● **Try it**
In the data below, find the line that contains "chlorophyll and carotenoids, other" and the line that contains "environments with limited light.". Copy both, plus every line between them, exactly.

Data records

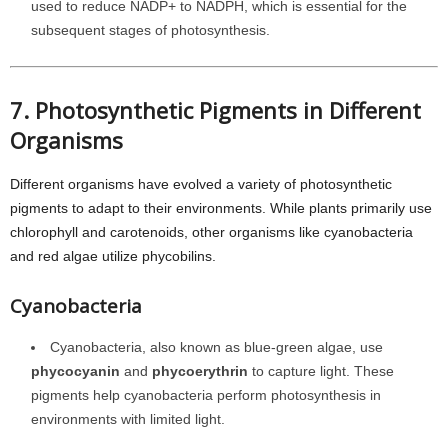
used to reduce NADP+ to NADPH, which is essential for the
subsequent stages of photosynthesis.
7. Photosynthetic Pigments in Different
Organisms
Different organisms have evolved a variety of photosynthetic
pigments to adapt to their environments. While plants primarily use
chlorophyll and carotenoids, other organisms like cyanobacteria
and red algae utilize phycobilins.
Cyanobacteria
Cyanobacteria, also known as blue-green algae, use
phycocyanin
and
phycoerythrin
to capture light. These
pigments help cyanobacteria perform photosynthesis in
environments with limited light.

* * *

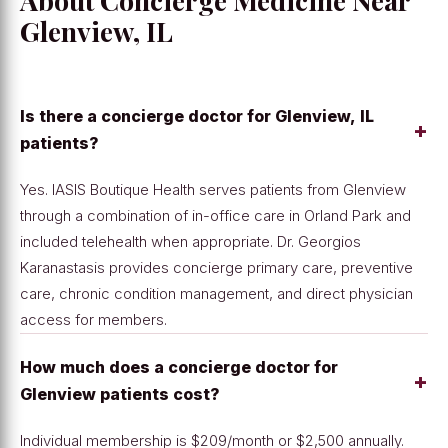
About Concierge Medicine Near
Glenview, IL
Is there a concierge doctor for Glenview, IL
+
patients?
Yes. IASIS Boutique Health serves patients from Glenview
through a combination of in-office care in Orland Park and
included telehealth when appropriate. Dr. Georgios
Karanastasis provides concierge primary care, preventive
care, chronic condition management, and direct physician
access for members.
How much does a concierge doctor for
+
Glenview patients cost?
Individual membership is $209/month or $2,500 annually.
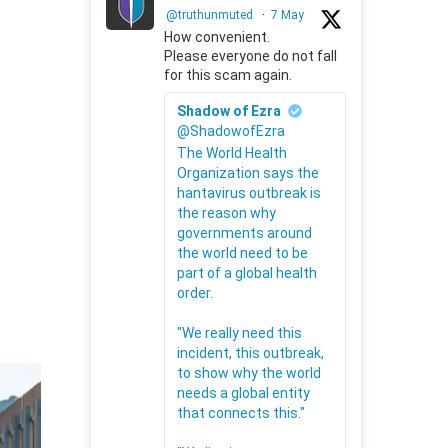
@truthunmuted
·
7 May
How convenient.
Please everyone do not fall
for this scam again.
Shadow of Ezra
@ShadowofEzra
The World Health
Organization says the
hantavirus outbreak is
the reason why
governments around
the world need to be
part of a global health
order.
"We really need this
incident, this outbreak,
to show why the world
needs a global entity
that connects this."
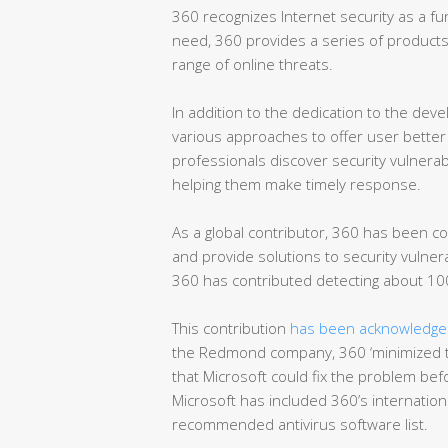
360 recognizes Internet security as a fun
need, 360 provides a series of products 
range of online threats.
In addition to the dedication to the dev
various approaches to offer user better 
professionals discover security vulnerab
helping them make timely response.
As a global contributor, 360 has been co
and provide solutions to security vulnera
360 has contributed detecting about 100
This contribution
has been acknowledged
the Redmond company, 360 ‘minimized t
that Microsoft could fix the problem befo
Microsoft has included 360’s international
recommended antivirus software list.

* * *

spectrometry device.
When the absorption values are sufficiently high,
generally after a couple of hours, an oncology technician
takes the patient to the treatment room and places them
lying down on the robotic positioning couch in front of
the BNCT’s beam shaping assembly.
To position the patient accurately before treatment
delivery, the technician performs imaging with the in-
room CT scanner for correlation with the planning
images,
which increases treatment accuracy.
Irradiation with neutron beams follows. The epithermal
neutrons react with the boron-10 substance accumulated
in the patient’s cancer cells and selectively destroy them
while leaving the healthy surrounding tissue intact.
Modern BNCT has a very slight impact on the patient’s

● **Reply to the exercise**
chlorophyll and carotenoids, other organisms like cyanobacteria
and red algae utilize phycobilins.
Cyanobacteria
Cyanobacteria, also known as blue-green algae, use
phycocyanin
and
phycoerythrin
to capture light. These
pigments help cyanobacteria perform photosynthesis in
environments with limited light.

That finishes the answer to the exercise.